Source document:
● ● ● ● ● ● ●

With youth mental health suffering from pandemic-related impacts, some fear that restraint and seclusion use could spike in the next few years.
“The social and emotional needs of our kids have been (at levels) we’ve never seen, and I don’t think it’s going away anytime soon,” said Christopher Drezek, superintendent of the Enfield, Conn. school district.
“(The pandemic) was hard on us and we’re adults,” Drezek added. “Can you imagine what it is like for a fifth grader who got sent home in March of 2020, and you expect him to come back and sit in a chair for seven hours a day?”
Eric Feit vividly remembers the hours he spent pacing inside the small, empty instrument closet as a teacher leaned against the door blocking him inside.
In fourth and fifth grade on Long Island, staff members would physically restrain Feit and bring him to the instrument closet, where he was held with no bathroom breaks or access to food or water, according to Feit’s account as well as his mother Lisa and documents they shared with Hearst Newspapers. It was a pattern that continued into middle school with an electrical room and then a closet off the gymnasium.
“Any time they would see on my face that I was a bit upset … they would remove me from the room preemptively and put me into one of these time out rooms, which of course would just make things worse,” Feit said.
Feit eventually found a local school that did not use these interventions. He participated in intensive therapy and decided to return to his public school for more rigorous academics and social opportunities. He graduated with honors and received scholarships.
But Feit, now 23, still struggles when he is upset and strangers confront him in certain ways. At a college summer program, he was once followed by security while walking around campus, grabbed a stick and warned a man to leave him alone.

● ● ● ● ● ● ●

Data to examine:
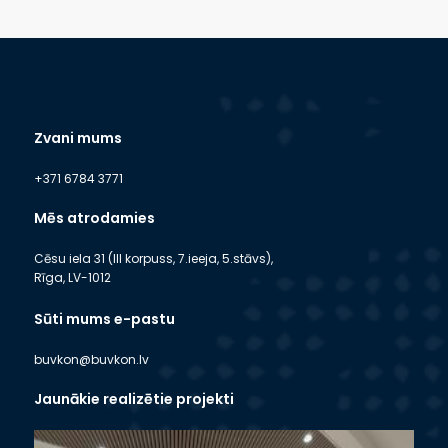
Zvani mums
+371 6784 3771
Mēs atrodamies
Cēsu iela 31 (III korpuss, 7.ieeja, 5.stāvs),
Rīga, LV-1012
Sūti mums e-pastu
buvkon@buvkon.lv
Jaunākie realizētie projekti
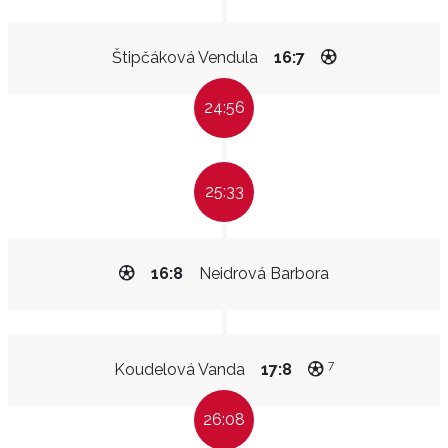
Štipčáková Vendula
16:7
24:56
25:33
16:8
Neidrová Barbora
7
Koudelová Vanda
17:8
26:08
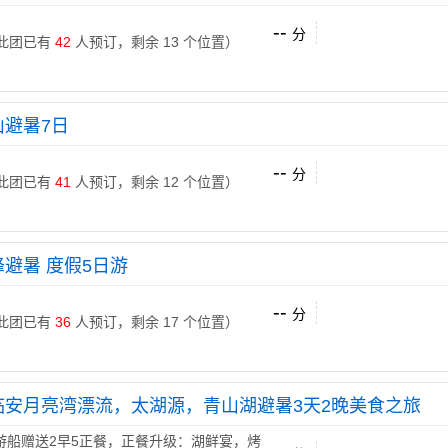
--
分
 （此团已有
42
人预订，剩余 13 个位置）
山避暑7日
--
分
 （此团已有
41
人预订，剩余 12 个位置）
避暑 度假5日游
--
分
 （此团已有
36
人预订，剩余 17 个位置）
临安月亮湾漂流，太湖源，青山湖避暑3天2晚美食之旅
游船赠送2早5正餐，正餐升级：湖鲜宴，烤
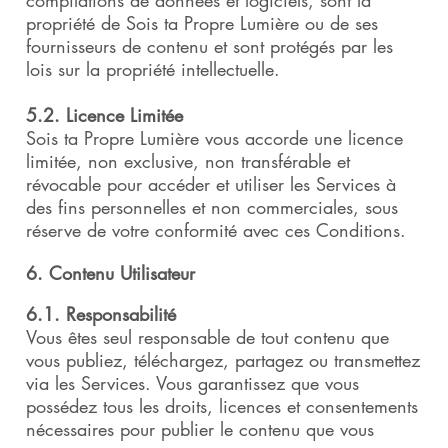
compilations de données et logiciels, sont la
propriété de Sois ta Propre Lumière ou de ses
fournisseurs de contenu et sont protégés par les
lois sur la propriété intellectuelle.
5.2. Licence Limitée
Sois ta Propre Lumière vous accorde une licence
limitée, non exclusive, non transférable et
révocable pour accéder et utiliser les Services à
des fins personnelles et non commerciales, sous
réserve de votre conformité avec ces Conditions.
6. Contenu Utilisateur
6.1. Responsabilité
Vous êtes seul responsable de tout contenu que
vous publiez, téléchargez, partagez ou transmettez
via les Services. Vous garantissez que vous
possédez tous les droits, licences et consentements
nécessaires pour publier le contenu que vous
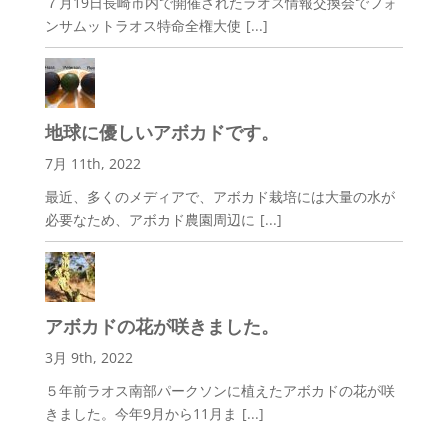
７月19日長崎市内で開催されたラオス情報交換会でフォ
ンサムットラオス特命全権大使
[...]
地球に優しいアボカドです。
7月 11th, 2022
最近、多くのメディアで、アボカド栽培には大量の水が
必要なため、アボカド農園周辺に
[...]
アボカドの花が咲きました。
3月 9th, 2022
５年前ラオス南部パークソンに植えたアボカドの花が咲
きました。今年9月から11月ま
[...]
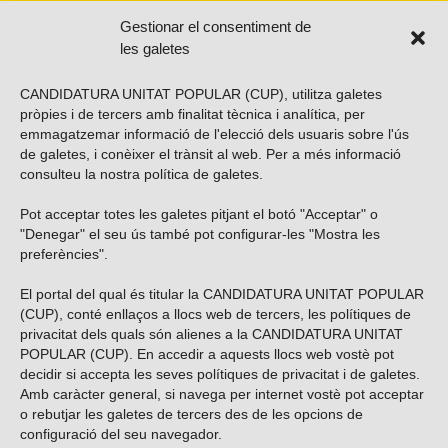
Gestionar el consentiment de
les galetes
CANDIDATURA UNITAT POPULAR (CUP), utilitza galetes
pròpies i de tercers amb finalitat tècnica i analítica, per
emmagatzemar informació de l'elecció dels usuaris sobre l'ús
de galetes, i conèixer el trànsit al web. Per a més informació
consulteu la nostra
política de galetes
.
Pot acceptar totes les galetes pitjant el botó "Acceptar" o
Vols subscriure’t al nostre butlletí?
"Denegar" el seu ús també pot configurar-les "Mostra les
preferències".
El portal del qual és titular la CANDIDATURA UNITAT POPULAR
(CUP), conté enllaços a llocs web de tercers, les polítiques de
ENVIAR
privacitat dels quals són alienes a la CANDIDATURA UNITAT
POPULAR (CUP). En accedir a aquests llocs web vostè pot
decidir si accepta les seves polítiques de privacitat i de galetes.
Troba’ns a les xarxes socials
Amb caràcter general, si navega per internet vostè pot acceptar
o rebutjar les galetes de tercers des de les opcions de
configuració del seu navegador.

● ● ● ● ● ● ●

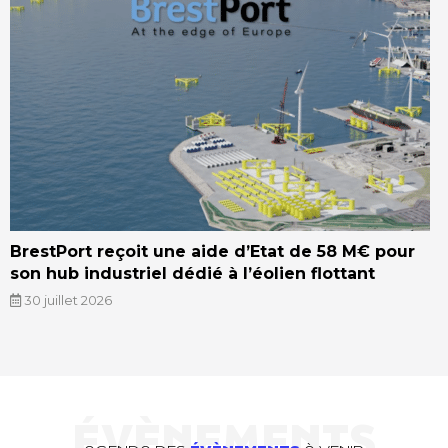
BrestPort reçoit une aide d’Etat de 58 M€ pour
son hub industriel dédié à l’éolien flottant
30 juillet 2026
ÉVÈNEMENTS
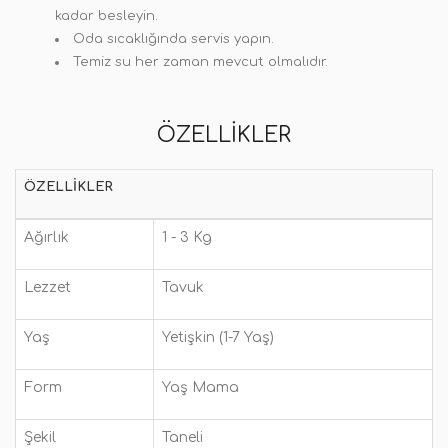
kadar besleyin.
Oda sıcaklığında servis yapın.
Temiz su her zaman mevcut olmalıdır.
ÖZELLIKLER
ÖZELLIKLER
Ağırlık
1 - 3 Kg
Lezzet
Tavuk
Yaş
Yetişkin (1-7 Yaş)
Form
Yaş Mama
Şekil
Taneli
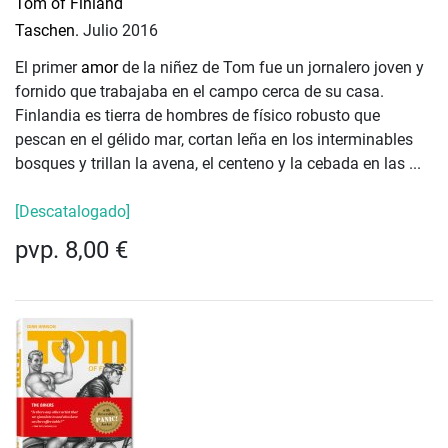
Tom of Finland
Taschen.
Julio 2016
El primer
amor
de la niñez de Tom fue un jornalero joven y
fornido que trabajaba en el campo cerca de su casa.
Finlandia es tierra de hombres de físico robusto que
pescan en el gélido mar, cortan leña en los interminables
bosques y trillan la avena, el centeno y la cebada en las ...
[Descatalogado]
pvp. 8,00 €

● ● ● ● ● ● ●

Brief 1:
In the article on school restraint and seclusion, who is the superintendent of the Enfield, Conn. school district?
Brief 2:
List every room the article on school restraint and seclusion names as a place where Eric Feit was held.
Brief 3:
Pick up the article on school restraint and seclusion after its final sentence and continue it.

Response box 1:
Christopher Drezek

Response box 2:
The instrument closet, an electrical room, and a closet off the gymnasium.

Response box 3:
“Eric is getting retraumatized in life as he was already through the school district,” Lisa Feit said. “Now he’s an adult … He could be arrested. He could be charged. … There were definite times when he was acting out and he shouldn’t have been acting out. But locking him in a closet is why he became aggressive. Forcibly restraining him is why he became aggressive.”
Most of the students and parents interviewed by Hearst Newspapers said they or their child received a post-traumatic stress disorder diagnosis after experiencing restraints and seclusion in school. Students felt unsafe going to school and many were homeschooled for a few years after their experiences. Multiple parents said they lost their jobs because they were repeatedly called to pick up their child from school after restraint or seclusion incidents.
Sheena Cureton, who discovered her 4-year-old blocked in a bathroom by a school staff member in West Virginia, immediately stopped sending her son to the school.
In the course of confronting the school district about the seclusion, Cureton, who worked for the district, said she faced resistance and decided to leave her job.
Since the incident, Reco, now 8, has since been diagnosed with autism.
“Even now, he uses the bathroom with the door open,” Cureton said. “He’s scared of the dark.”
Reco has mostly been homeschooled, Cureton said. When he tried to go to other schools, he was restrained and would scream, “I hate you” at a wall until Cureton picked him up, she said.
Out of work and trying to find a new school for Reco, Cureton and her two kids were homeless for a month as they moved around. They’re now in stable housing, but the ripple effects of Reco’s seclusion live with them.
Cureton now volunteers for a nonprofit advocacy organization, Alliance Against Seclusion and Restraint, and is working on her own efforts to help children with disabilities locally.
“It changed our whole entire lives, this incident,” Cureton said.